● Excerpted text:
★ ★ ★

Quality assessment of welded joints and allied processes
The welding exists in the world more than 100 years, however the many
problems of a quality control of products welded joints and reliability control
of welded constructions, till now take place. Among the most important problems
Low effectiveness of traditional means and methods at stress-strained state
control of welded joints and determination of stress concentration zones - the
sources of damages development.
Lack in the general practice of norms on defect size tolerances from the
position of fracture mechanics.
Structure buckling or its shape and dimensions variation due to
inhomogeneous heating and cooling at welding.
Lack of effective non-destructive (NDT) methods of quality control of
thermal and other welded joints treatment technologies for residual stresses
Lack of effective methods of contact welding NDT in products of mechanical
engineering; till date in practice detachment testing is conducted by impact
at the spot welding location with hammer and chisel.
Selection of optimum welding technologies, deposits, spraying, is a problem
Low effectiveness of traditional NDT methods at control of contact welding
of pipes, fillet and welded T-joints.
One of the important and complex problems of a modern non-destructive testing
(NDT) of quality of different types weld joints is the searching and definition
in them of "a weak link" in a uniform overall system of the factors
"structural-mechanical heterogeneity - flaws of a weld - constructive and
technological stress concentrator", i.e. zones with high heterogeneity of the
stress-strained state or zones of stress concentration (SCZ). It is important
for optimisation of technological procedure both at manufacture of welded
joints, i.e. immediately after welding, and at their exploitation.
Traditional non-destructive testing, oriented only at detection of
discontinuity flaws in welded joints, cannot provide authentic assessment of
their quality. It is difficult for a welding technologist to reveal the reasons
of weld unsoundness and improve welding technology based only on NDT
In conditions when many factors influence reliability of welded joints, it is
necessary NDT method for integral estimate of welded joint metal state.
Now in Russia a principally new method for diagnostics of products metal and
welded joints with usage of metal magnetic memory (MMM) is developed at a level
of the national standard and successfully applied in various industries.
The MMM method is oriented to solution of the above indicated problems of
base metal and welded joints NDT on industrial and transport objects.

★ ★ ★

● Extracted records:
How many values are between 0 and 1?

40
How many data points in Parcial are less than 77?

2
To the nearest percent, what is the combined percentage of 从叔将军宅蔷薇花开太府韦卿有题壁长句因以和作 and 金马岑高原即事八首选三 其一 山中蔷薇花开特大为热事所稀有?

★ ★ ★

● Instructions to follow:
Go on with the text on quality assessment of welded joints, picking up right after its last sentence.

● Task result:
Method of metal magnetic memory is non-destructive testing method based on
the analysis of distribution of self-magnetic leakage field (SMLF) on
components’ surfaces for determination of stress concentration zones (SCZ),
imperfections and heterogeneity of metal structures and welded joints.
By reading SMLF, reflected residual magnetization, which is formed during
welding, the unique opportunity is given us to execute an estimation of an
actual state of a weld. And this estimation is integral and represents in each
weld simultaneously features of a structural state, distribution of residual
stresses and defects of welding.
The forming of magnetic (domain) structure in welded joints occurs
simultaneously with crystallization at metal cooling in the magnetic field of
the Earth while transiting through a Curie point (768oС) under action of
stresses and strains arisen from welding. On arising imperfections of welding
the points of domains attachment are formed with an exit on a surface of a weld
as self-magnetic leakage fields. Thus, by reading SMLF, which are formed during
welding, the opportunity is given us to execute an integral estimation of an
actual state of a weld.
The inspection is carrying out by MMM method without dressing of metal and
special magnetization. MMM method allows to carry out express quality control of
welded joints in a manual both automatic mode at mass production of various
products from carbonaceous, austenitic and ferrite-austenitic steel grade.
The inspection is carrying out with usage of the specialized small-sized
devices with self-contained power supply, scanning and recording devices. The
magnetometric testers of stress concentration (TSC) have no analogues. The
devices are manufactured by Energodiagnostika Co. Ltd (Moscow, Russia), are
certificated in Gosstandart of the Russian Federation and included in the state
register of measuring instruments.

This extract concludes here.